Please repeat the rows below word for word, leaving out the pictures.

## START RAW RECORDS

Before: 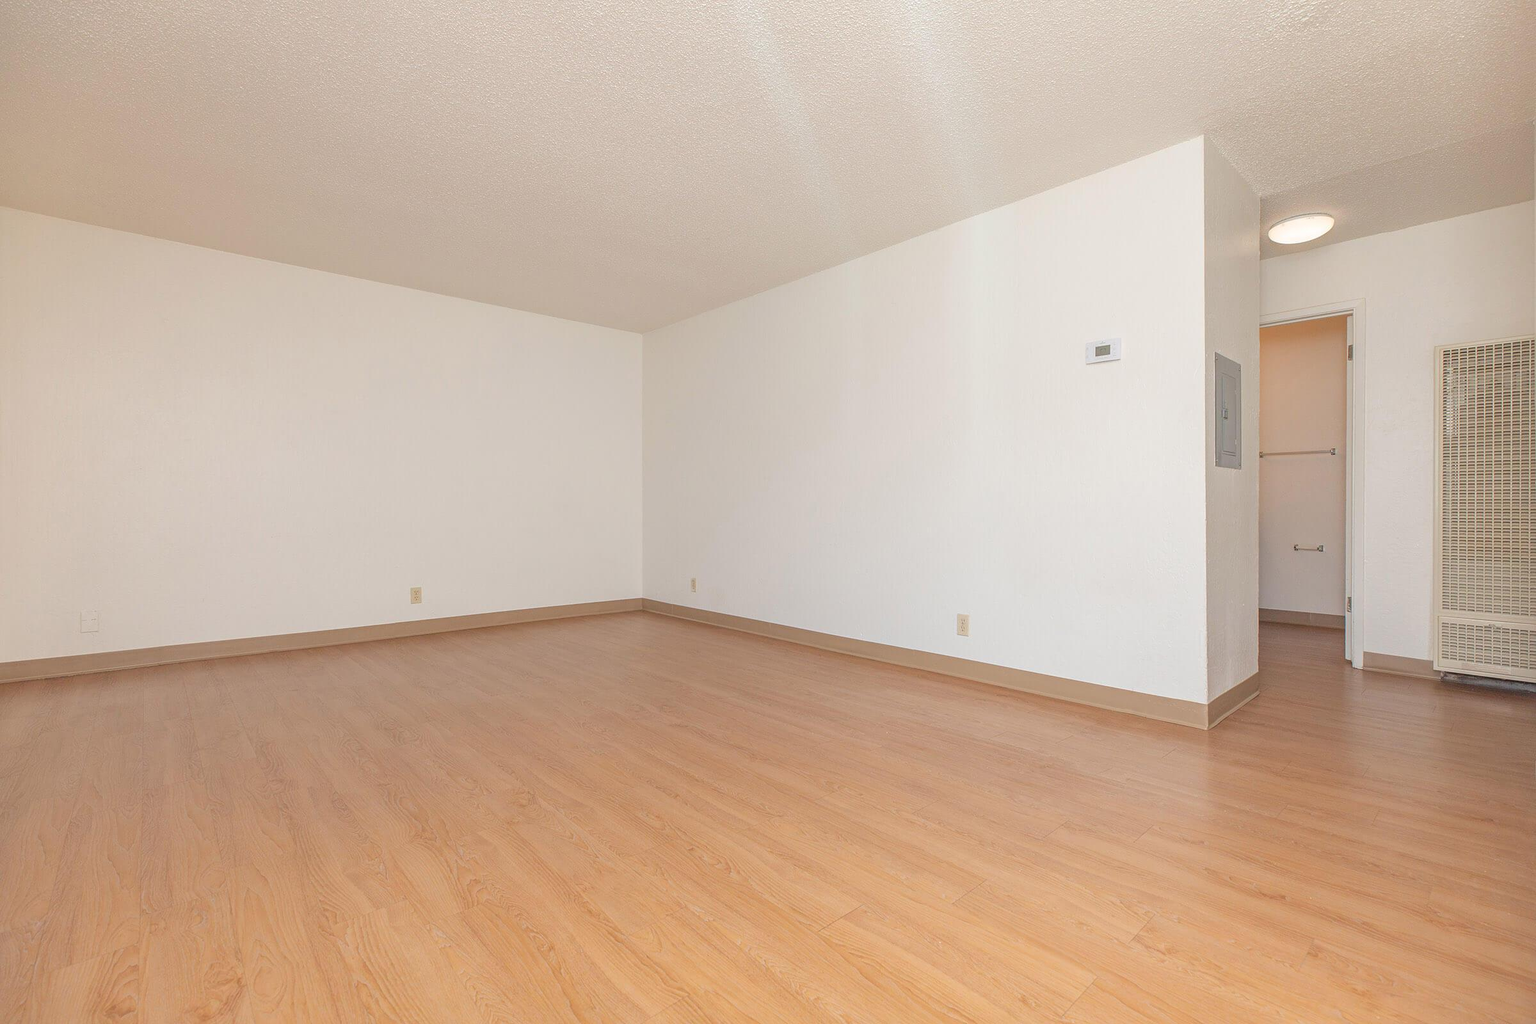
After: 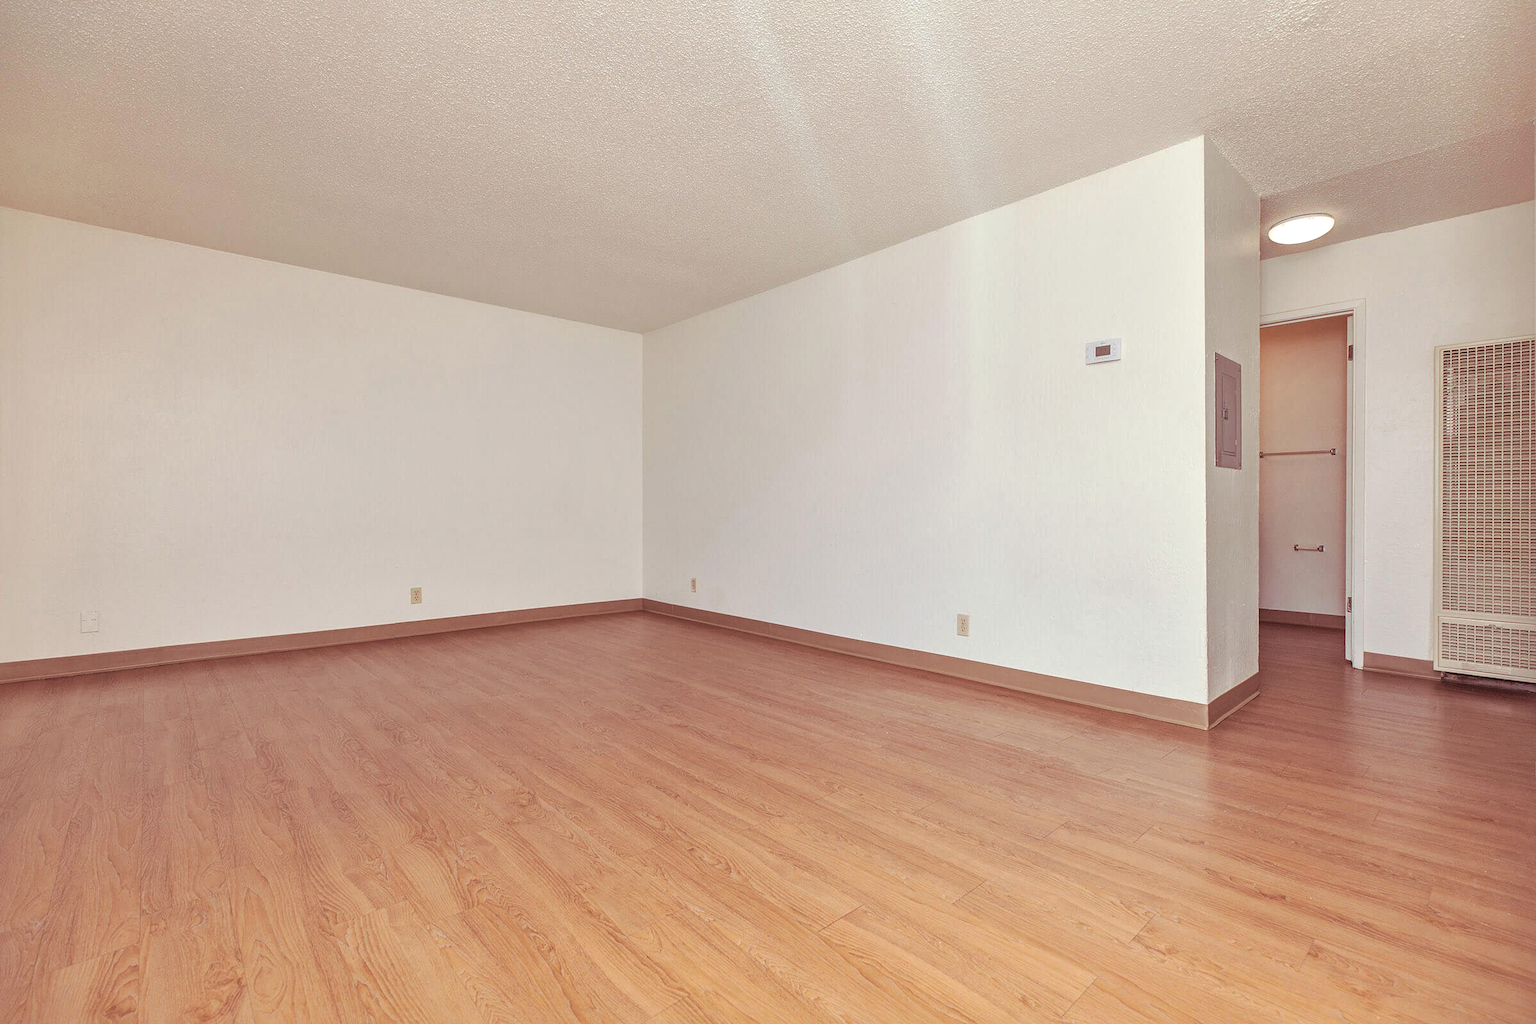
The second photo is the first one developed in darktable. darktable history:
split-toning: on, module defaults
exposure: exposure -0.072 EV, compensate highlight preservation false
local contrast: mode bilateral grid, contrast 25, coarseness 60, detail 151%, midtone range 0.2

## END RAW RECORDS

- **EXERCISE OUTPUT**
Before: 
After: 
The second photo is the first one developed in darktable. darktable history:
split-toning: on, module defaults
exposure: exposure -0.072 EV, compensate highlight preservation false
local contrast: mode bilateral grid, contrast 25, coarseness 60, detail 151%, midtone range 0.2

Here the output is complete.